Teks Bacaan:
########################################

Selasa, 09 Desember 2014

Coretan-coretan Sarat Makna

Bagi sebagian dari kita yang sedang menjalani proses menulis artikel ilmiah atau tesis, mendapati naskah tulisan kita penuh dengan coretan-coretan hasil koreksi dari dosen pembimbing atau supervisor barangkali adalah momen yang spesial. Bisa jadi kita langsung emosi, galau, malas menanggapinya, hingga berpikir bahwa dunia ini tidak adil, hehehe… Pun, jika kita salah menyikapinya, coretan-coretan tadi kerap membuat kita berprasangka buruk kepada dosen pembimbing. “Mungkin dosen itu memang tidak suka denganku.” pikir kita. Ujung-ujungnya, muncul dakwaan dosen pembimbing ini killer. Tetapi cobalah, sesekali kita berpindah ke kursi yang lain, sehingga pandangan ini juga bergeser pada sudut yang lain.

Setelah satu dekade hampir selalu bersinggungan dengan kejadian unik seperti ini, baik dengan dosen pembimbing, mentor maupun adik-adik mahasiswa yang pernah saya bimbing, saya berkesimpulan bahwa sebenarnya coretan-coretan dari dosen pembimbing pada naskah tesis (juga skripsi dan disertasi) atau artikel untuk publikasi ilmiah kita itu sarat akan makna. Ya, coretan-coreatan itu sarat makna. Mau tahu? Coba deh renungkan hal-hal berikut.

(Gambar: http://www.phdcomics.com)

########################################

Tugas Latihan:
[a] Menurut teks bacaan, apa kesimpulan penulis tentang coretan dari dosen pembimbing?
[b] Tulis ulang bagian teks bacaan mulai dari "Setelah satu dekade" hingga "renungkan hal-hal berikut.", lalu ganti "satu dekade" dengan "dua dekade".
[c] Tentukan apakah setiap pernyataan berikut sesuai dengan teks bacaan, lalu kutip kata-kata teks yang menjadi dasarnya.
(i) Jika salah disikapi, coretan dosen dapat membuat kita berprasangka buruk kepada dosen pembimbing.
(ii) Tulisan itu bertanggal 9 Desember 2015.
(iii) Penulis hanya pernah mengalami hal ini dengan dosen pembimbing, tidak dengan mahasiswa.
Catatan di bawah ini tidak diperlukan.

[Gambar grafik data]
########################################

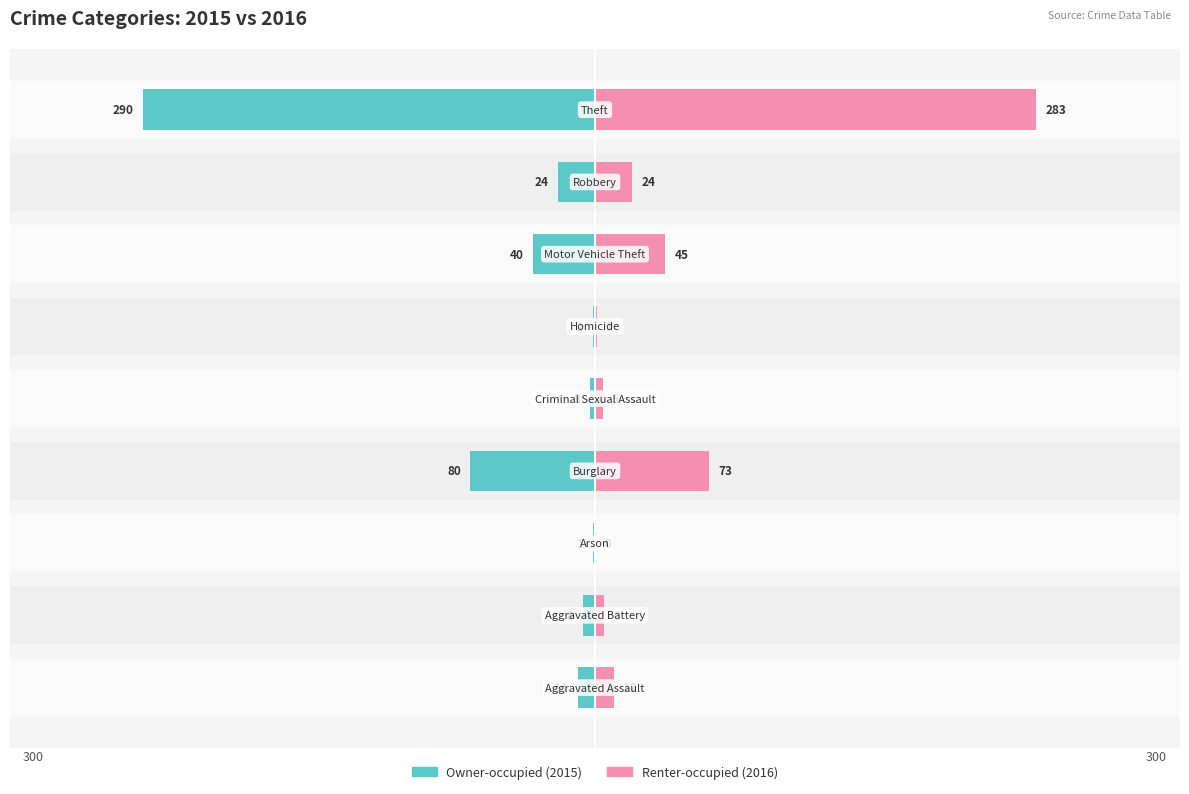

Is it true that Renter-occupied equals 73 at −100?

True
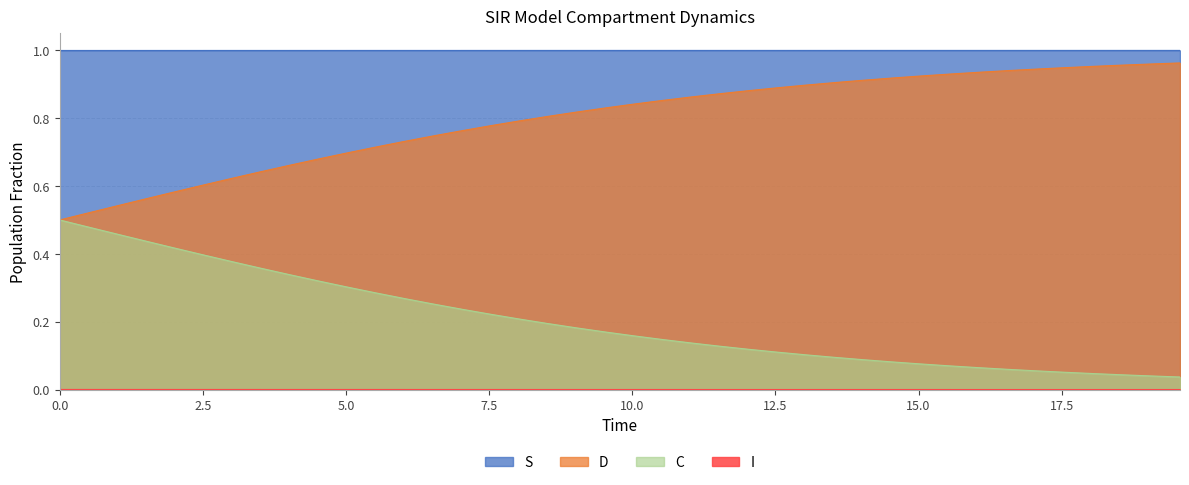

True or false: S and C intersect in this chart.

False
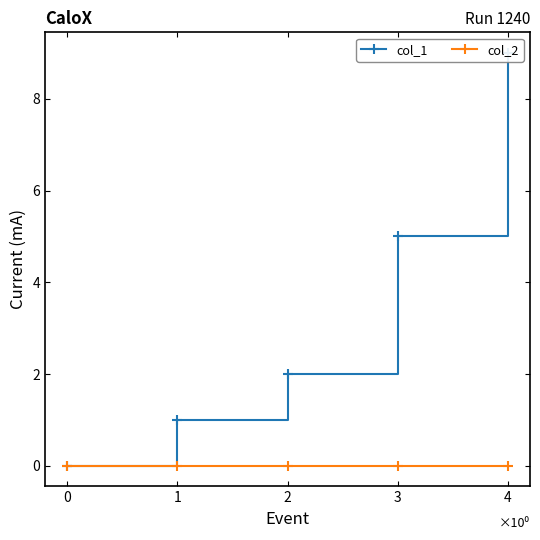

At how many categories does at least one series exceed 3?

2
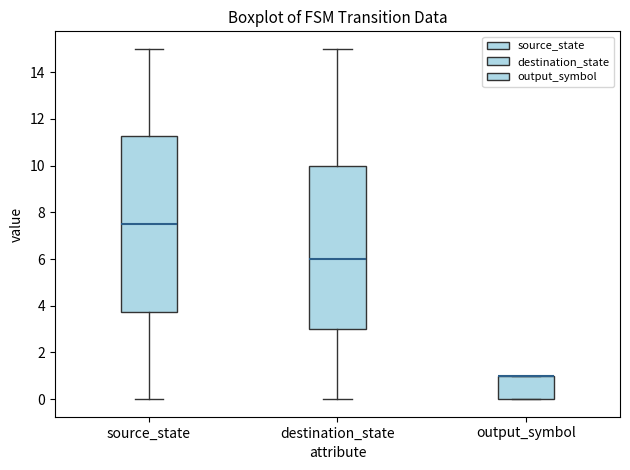

Reading left to right, read every box against the y-axis: the position of its median line, the range the box covers, and the ends of its whiskers. The values are not printed on the chart, so give them approximately, as read against the axis.

source_state: median 7.6, box 3.8 to 11.2, whiskers 0.0 to 15.0
destination_state: median 6.0, box 3.0 to 10.0, whiskers 0.0 to 15.0
output_symbol: median 1.0 (drawn on the box's upper edge), box 0.0 to 1.0, whiskers 0.0 to 1.0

########################################

Jawaban Tugas:
[a] Coretan-coretan dari dosen pembimbing itu sarat akan makna.

[b]
Setelah dua dekade hampir selalu bersinggungan dengan kejadian unik seperti ini, baik dengan dosen pembimbing, mentor maupun adik-adik mahasiswa yang pernah saya bimbing, saya berkesimpulan bahwa sebenarnya coretan-coretan dari dosen pembimbing pada naskah tesis (juga skripsi dan disertasi) atau artikel untuk publikasi ilmiah kita itu sarat akan makna. Ya, coretan-coreatan itu sarat makna. Mau tahu? Coba deh renungkan hal-hal berikut.

[c]
(i) Ya: "jika kita salah menyikapinya, coretan-coretan tadi kerap membuat kita berprasangka buruk kepada dosen pembimbing"
(ii) Tidak: "Selasa, 09 Desember 2014"
(iii) Tidak: "baik dengan dosen pembimbing, mentor maupun adik-adik mahasiswa yang pernah saya bimbing"